Pursuant to the Company’s Nonemployee Director Compensation Policy, Mr. Greig was granted 95,238 restricted stock units under the Company’s 2021 Equity Incentive Plan, the amount of which was determined by dividing $100,000 by the closing price of the Company’s Common Shares on the Nasdaq Stock Market on September 30, 2022. The restricted stock units will vest in equal annual installments over three years from the date of the grant, subject to Mr. Greig’s continued service on the Board on the applicable vesting dates. Mr. Greig has also entered into the Company’s standard form of indemnity agreement, the form of which was filed as Exhibit 10.18 to the Company’s Current Report on Form 8-K filed with the Securities and Exchange Commission on September 15, 2021.
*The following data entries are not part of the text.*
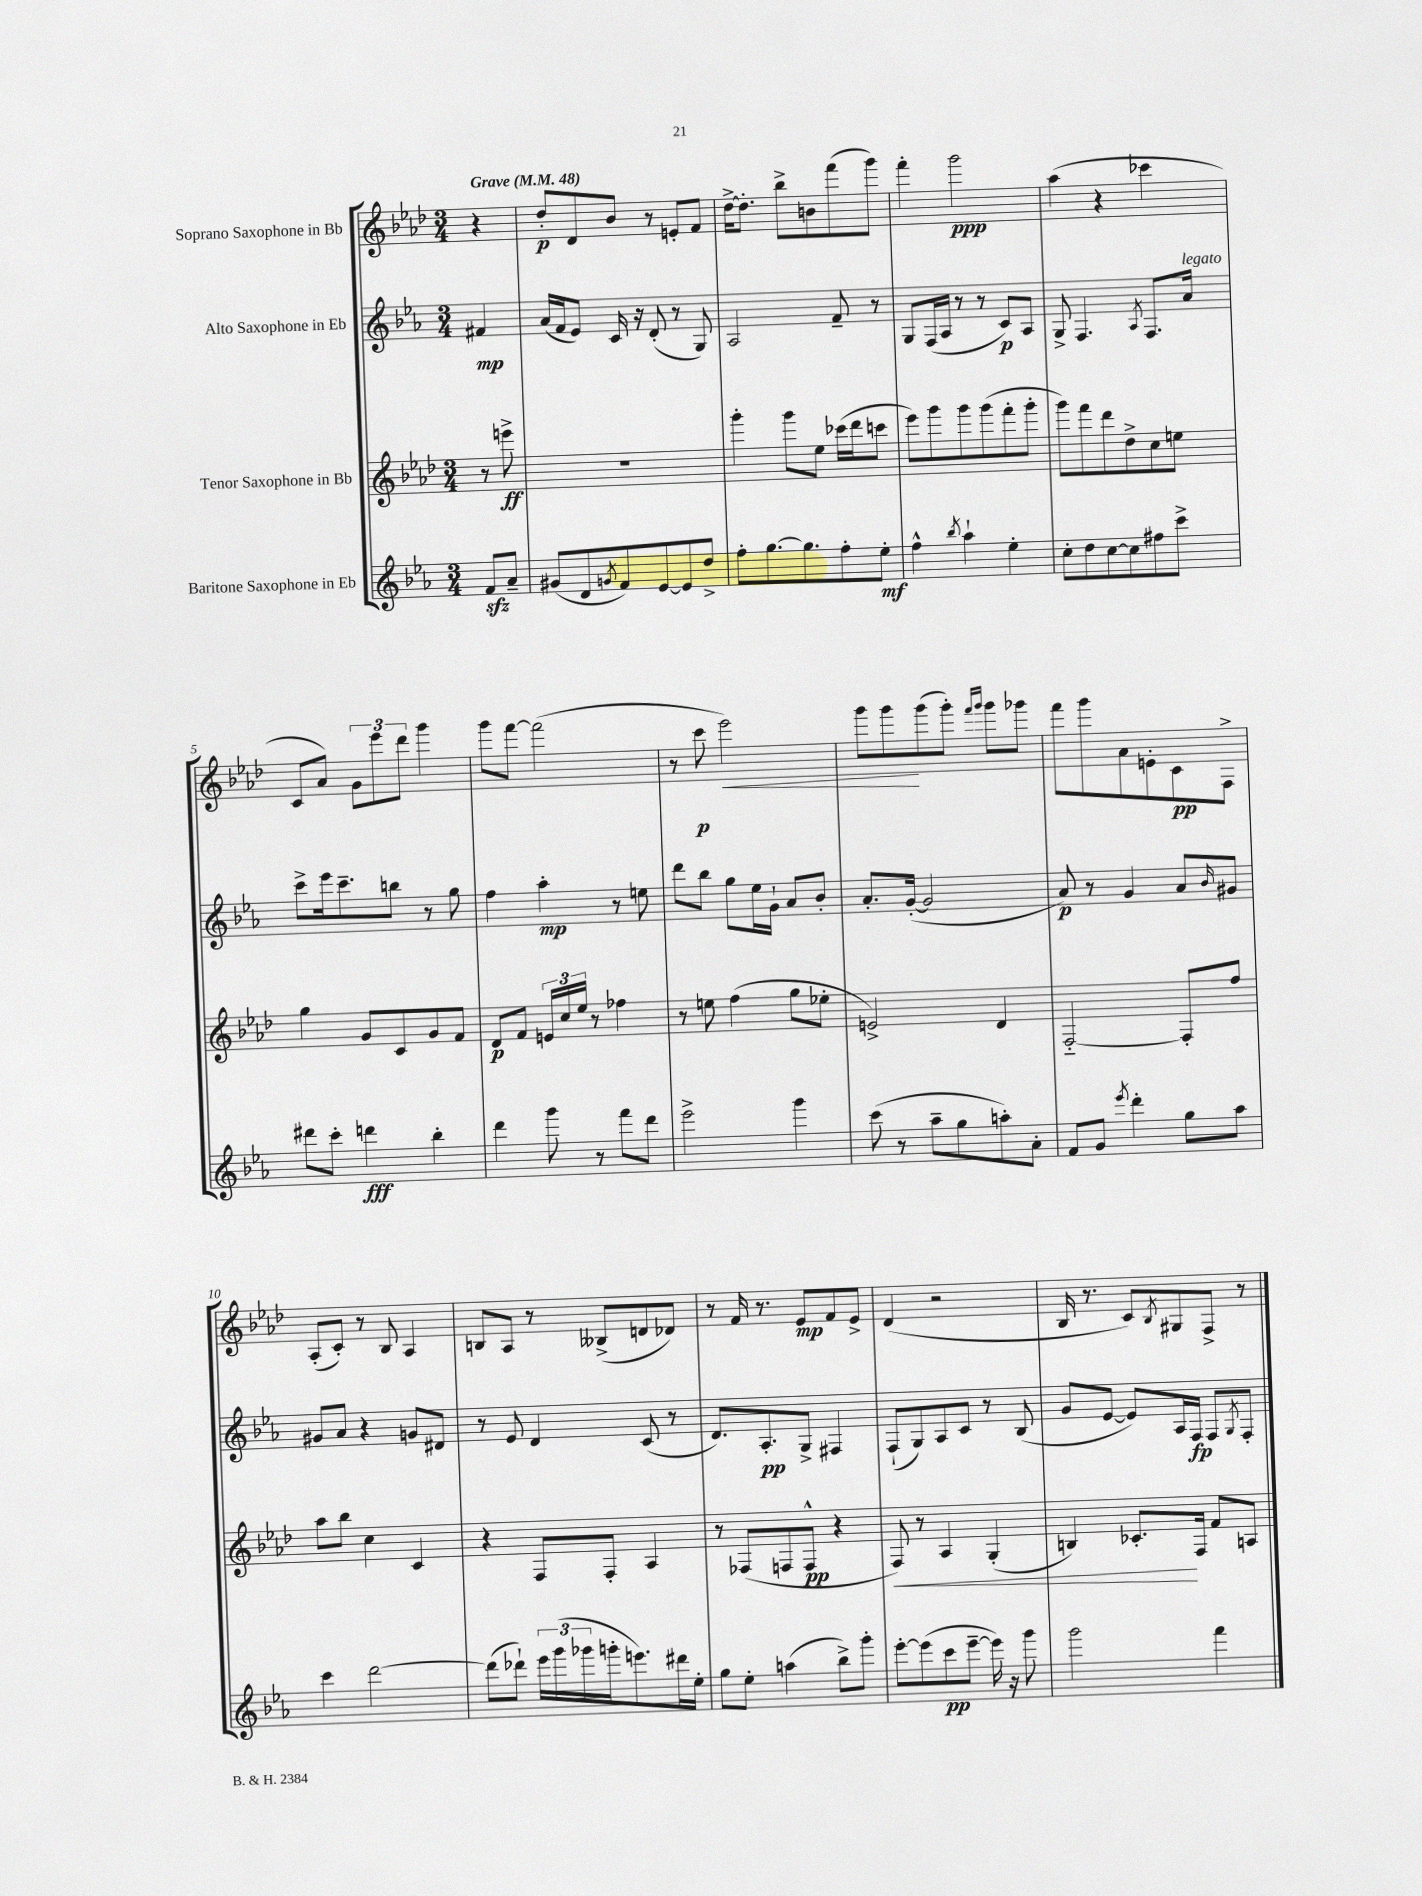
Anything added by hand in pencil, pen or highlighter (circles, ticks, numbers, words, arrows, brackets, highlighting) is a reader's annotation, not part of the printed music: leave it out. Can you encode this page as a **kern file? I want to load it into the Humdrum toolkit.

**kern	**dynam	**kern	**dynam	**kern	**dynam	**kern	**dynam
*part4	*part4	*part3	*part3	*part2	*part2	*part1	*part1
*staff4	*staff4	*staff3	*staff3	*staff2	*staff2	*staff1	*staff1
*I"Baritone Saxophone in Eb	*	*I"Tenor Saxophone in Bb	*	*I"Alto Saxophone in Eb	*	*I"Soprano Saxophone in Bb	*
*clefG2	*	*clefG2	*	*clefG2	*	*clefG2	*
*k[b-e-a-]	*	*k[b-e-a-d-]	*	*k[b-e-a-]	*	*k[b-e-a-d-]	*
*M3/4	*	*M3/4	*	*M3/4	*	*M3/4	*
*MM48	*	*MM48	*	*MM48	*	*MM48	*
=	=	=	=	=	=	=	=
!	!	!	!	!	!	!LO:TX:a:B:t=Grave	!
8fzz/L	.	8r	.	4f#X/	mp	4r	.
8a-~/J	.	8eeen^\	ff	.	.	.	.
=1	=1	=1	=1	=1	=1	=1	=1
(8g#X/L	.	2.r	.	(16a-/LL	.	8dd-'/L	p
.	.	.	.	16f/J	.	.	.
8d/	.	.	.	8e-/J)	.	8d-/	.
8qgn/	.	.	.	.	.	.	.
8f/)	.	.	.	16c/	.	8b-/J	.
.	.	.	.	16r	.	.	.
[8e-/	.	.	.	(8d'/	.	8r	.
8e-/]	.	.	.	8r	.	8en'/L	.
8dd^/J	.	.	.	8G/)	.	8f/J	.
=2	=2	=2	=2	=2	=2	=2	=2
8ff'\L	.	4ggg'\	.	2A-/	.	[16dd-^\KL	.
.	.	.	.	.	.	8.dd-'\J]	.
[8.gg\	.	.	.	.	.	.	.
.	.	8ggg\L	.	.	.	8bb-^\L	.
8.gg\]	.	.	.	.	.	.	.
.	.	8ee-\J	.	.	.	8bn\	.
8ff'\	.	(16ccc-X\LL	.	8f~/	.	(8fff\	.
.	.	16ddd-\J	.	.	.	.	.
8ee-'\J	mf	8cccn\J	.	8r	.	8ggg\J)	.
=3	=3	=3	=3	=3	=3	=3	=3
4ff^^\	.	8eee-\L)	.	8G/L	.	4fff'\	.
.	.	8ggg\	.	(16F/L	.	.	.
.	.	.	.	16A-/JJ	.	.	.
8qbb-/	.	.	.	.	.	.	.
4aa-`\	.	8ggg\	.	8r	.	2ggg\	ppp
.	.	(8ggg\	.	8r	.	.	.
4ee-'\	.	8fff'\	.	8c/L)	p	.	.
.	.	8ggg'\J	.	8A-/J	.	.	.
=4	=4	=4	=4	=4	=4	=4	=4
8cc'\L	.	8ggg\L)	.	8G^/	.	(4aa-\	.
8dd\	.	8fff\	.	4.F/	.	.	.
[8cc\	.	8ddd-\	.	.	.	4r	.
8cc\]	.	8dd-^\	.	.	.	.	.
.	.	.	.	8qA-/	.	.	.
8ff#X\	.	8cc\	.	8.F/L	.	4ccc-X\	.
8ccc^\J	.	8een\J	.	.	.	.	.
!	!	!	!	!LO:TX:a:i:t=legato	!	!	!
.	.	.	.	16a-/Jk	.	.	.
!!LO:LB:g=z
=5	=5	=5	=5	=5	=5	=5	=5
8ddd#X\L	.	4gg\	.	8ccc^\L	.	8c/L	.
8ccc'\J	.	.	.	16eee-\k	.	8a-/J)	.
.	.	.	.	8.ccc~\	.	.	.
4dddn\	fff	8g/L	.	.	.	12g\L	.
.	.	.	.	.	.	12eee-\	.
.	.	8c/	.	8bbn\J	.	.	.
.	.	.	.	.	.	12ddd-\J	.
4bb-'\	.	8g/	.	8r	.	4ggg\	.
.	.	8f/J	.	8gg\	.	.	.
=6	=6	=6	=6	=6	=6	=6	=6
4ddd\	.	8d-/L	p	4ff\	.	8ggg\L	.
.	.	8f/J	.	.	.	[8fff\J	.
8ggg\	.	24en/LL	.	4aa-'\	mp	(2fff\]	.
.	.	24cc/	.	.	.	.	.
.	.	24ee-/JJ	.	.	.	.	.
8r	.	8r	.	.	.	.	.
8fff\L	.	4ff-X\	.	8r	.	.	.
8ddd\J	.	.	.	8een\	.	.	.
=7	=7	=7	=7	=7	=7	=7	=7
2eee-^\	.	8r	.	8ddd\L	.	8r	.
.	.	8een\	.	8bb-\J	.	8ccc\	p
!	!	!	!	!	!	!	!LO:HP:b
.	.	(4ff\	.	8gg\L	.	2eee-\)	<
.	.	.	.	16ee-\L	.	.	.
.	.	.	.	16g`\JJ	.	.	.
4ggg\	.	8gg\L	.	8a-/L	.	.	.
.	.	8ee-X'\J	.	8b-'/J	.	.	.
=8	=8	=8	=8	=8	=8	=8	=8
(8ccc\	.	2en^/)	.	8.a-'/L	.	8ggg\L	.
8r	.	.	.	.	.	8ggg\	.
.	.	.	.	([16g'/Jk	.	.	.
8aa-~\L	.	.	.	2g/]	.	(8ggg\	[
8gg\	.	.	.	.	.	8ggg'\J)	.
.	.	.	.	.	.	16qqfff/LL	.
.	.	.	.	.	.	16qqggg/JJ	.
8aan'\)	.	4d-/	.	.	.	8ggg\L	.
8a-'\J	.	.	.	.	.	8ggg-X\J	.
=9	=9	=9	=9	=9	=9	=9	=9
8f/L	.	[2F/	.	8a-/)	p	8fff\L	.
8g/J	.	.	.	8r	.	8ggg\	.
8qeee-/	.	.	.	.	.	.	.
4ddd'\	.	.	.	4g/	.	8a-\	.
.	.	.	.	.	.	8en'\	.
8gg\L	.	8F'/L]	.	8a-/L	.	8c\	pp
.	.	.	.	16qqb-/	.	.	.
8aa-\J	.	8ff/J	.	8g#X/J	.	8F^\J	.
!!LO:LB:g=z
=10	=10	=10	=10	=10	=10	=10	=10
4ccc\	.	8aa-\L	.	8g#X/L	.	(8A-'/L	.
.	.	8bb-\J	.	8a-/J	.	8c'/J)	.
[2ddd\	.	4cc\	.	4r	.	8r	.
.	.	.	.	.	.	8B-/	.
.	.	4c/	.	8gn/L	.	4A-/	.
.	.	.	.	8d#X/J	.	.	.
=11	=11	=11	=11	=11	=11	=11	=11
(8ddd\L]	.	4r	.	8r	.	8Bn/L	.
8ddd-X`\J)	.	.	.	8e-/	.	8A-/J	.
24eee-\LL	.	8F/L	.	4d/	.	8r	.
(24ggg\	.	.	.	.	.	.	.
24ggg-X\	.	.	.	.	.	.	.
16gggn'\J	.	8F'/J	.	.	.	(8B--X^/L	.
8.eeen\)	.	.	.	.	.	.	.
.	.	4A-/	.	(8c/	.	8dn/	.
16ddd#X\L	.	.	.	8r	.	8d-X/J)	.
16ee-'\JJ	.	.	.	.	.	.	.
=12	=12	=12	=12	=12	=12	=12	=12
8gg\L	.	8r	.	8.d/L)	.	8r	.
8ee-'\J	.	(8F-X/L	.	.	.	16f/	.
.	.	.	.	8.A-'/	pp	8.r	.
(4aan\	.	8Fn/	.	.	.	.	.
.	.	8F^^/J	pp	8G^/J	.	8e-/L	mp
8bb-^\L)	.	4r	.	4F#X/	.	8f/	.
8ggg'\J	.	.	.	.	.	8e-^/J	.
=13	=13	=13	=13	=13	=13	=13	=13
!	!	!	!LO:HP:b	!	!	!	!
[8eee-'\L	.	8F/)	<	(8F`/L	.	(4d-/	.
(8eee-\]	.	8r	.	8G/)	.	.	.
8ccc\	pp	4A-/	.	8A-/	.	2r	.
[8eee-~\J	.	.	.	8c/J	.	.	.
16eee-\])	.	(4G'/	.	8r	.	.	.
16r	.	.	.	.	.	.	.
8ggg\	.	.	.	(8B-/	.	.	.
=14	=14	=14	=14	=14	=14	=14	=14
2ggg\	.	4Bn/)	.	8g/L	.	16B-/	.
.	.	.	.	.	.	8.r	.
.	.	.	.	[8e-/J	.	.	.
.	.	8.c-X'/L	.	8e-/L])	.	8c/L)	.
.	.	.	.	.	.	8qB-/	.
.	.	.	.	16A-/L	.	8G#X/	.
.	.	16F/Jk	[	16F/JJ	fp	.	.
4fff\	.	8f/L	.	8F/L	.	8F^/J	.
.	.	.	.	8qG/	.	.	.
.	.	8An/J	.	8F'/J	.	8r	.
==	==	==	==	==	==	==	==
*-	*-	*-	*-	*-	*-	*-	*-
There are no arrangements or understandings between Mr. Greig and any other person pursuant to which Mr. Greig was selected as a director, nor, except as set forth below, are there any transactions between Mr. Greig and the Company in which he has a direct or indirect material interest that the Company is required to report pursuant to the rules and regulations of the Securities and Exchange Commission. In addition to the restricted stock units referred to above Mr. Greig will receive in connection with his appointment to the Board, Mr. Greig owns 4,095,827 of the Company’s Common Shares, 89,365 of the Company’s Class A Special Shares, 178,729 of the Company’s Class B Special Shares, 178,729 of the Company’s Class C Special Shares, 357,459 of the Company’s Class D Special Shares, 357,459 of the Company’s Class E Special Shares, 357,459 of the Company’s Class F Special Shares, 446,824 of the Company’s Class G Special Shares and 446,824 of the Company’s Class H Special Shares, which are registered on the Company’s Registration Statement on Form S-1 initially filed with the Securities and Exchange Commission on October 7, 2021, as amended, pursuant to the Company’s Amended and Restated Registration Rights Agreement, dated September 9, 2021, which was filed as Exhibit 10.5 to the Company’s Current Report on Form 8-K filed with the Securities and Exchange Commission on September 15, 2021, to which Mr. Greig is a party, and options to purchase 716,916 of the Company’s Common Shares, all of which were received by Mr. Greig upon closing of the Company’s business combination transaction in September 2021 in exchange for his former security ownership of legacy DeepGreen Metals, Inc.
Pursuant to the requirements of the Securities Exchange Act of 1934, the registrant has duly caused this report to be signed on its behalf by the undersigned hereunto duly authorized.